A data lake is a method of storing data within a system or repository, in its natural format, that facilitates the collocation of data in various schemata and structural forms, usually object blobs or files. The idea of data lake is to have a single store of all data in the enterprise ranging from raw data (which implies exact copy of source system data) to transformed data which is used for various tasks including reporting, visualization, analytics and machine learning. The data lake includes structured data from relational databases (rows and columns), semi-structured data (CSV, logs, XML, JSON), unstructured data (emails, documents, PDFs) and even binary data (images, audio, video) thus creating a centralized data store accommodating all forms of data.
James Dixon, then chief technology officer at Pentaho allegedly coined the term to contrast it with data mart, which is a smaller repository of interesting attributes extracted from raw data. He argued that data marts have several inherent problems, and promoted data lakes. These problems are often referred to as information siloing. PricewaterhouseCoopers said that data lakes could "put an end to data silos. In their study on data lakes they noted that enterprises were "starting to extract and place data for analytics into a single, Hadoop-based repository."
Many companies have now entered into this space: Microsoft, Zeloni, Teradata, Cloudera, and Amazon all have data lake offerings to name a few.

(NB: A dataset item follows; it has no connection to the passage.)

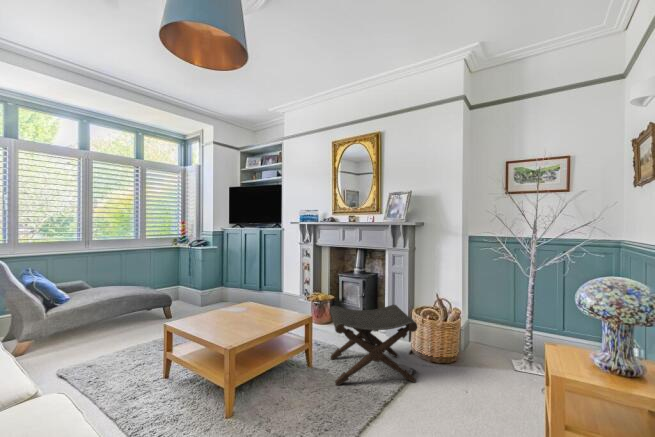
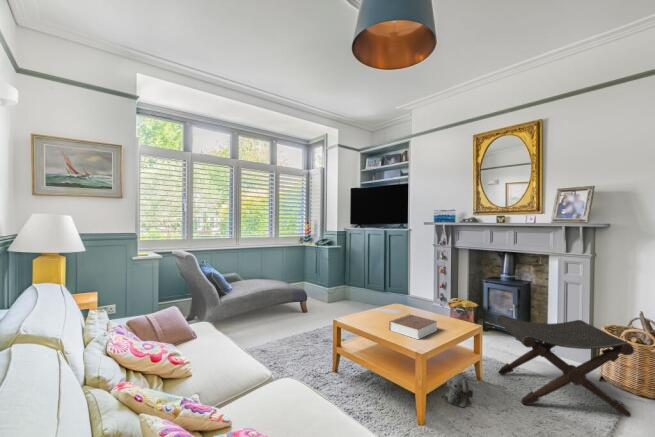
book: none [218,312,267,337] -> present [389,314,437,339]
plush toy: none [268,366,291,397] -> present [445,375,473,407]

As with any "new" technology trend the buyer must beware on all claims made!
One example of a data lake is the distributed file system used in Apache Hadoop.
Many companies also use cloud storage services such as Amazon S3. There is a gradual academic interest in the concept of data lakes, for instance, Personal DataLake at Cardiff University to create a new type of data lake which aims at managing big data of individual users by providing a single point of collecting, organizing, and sharing personal data.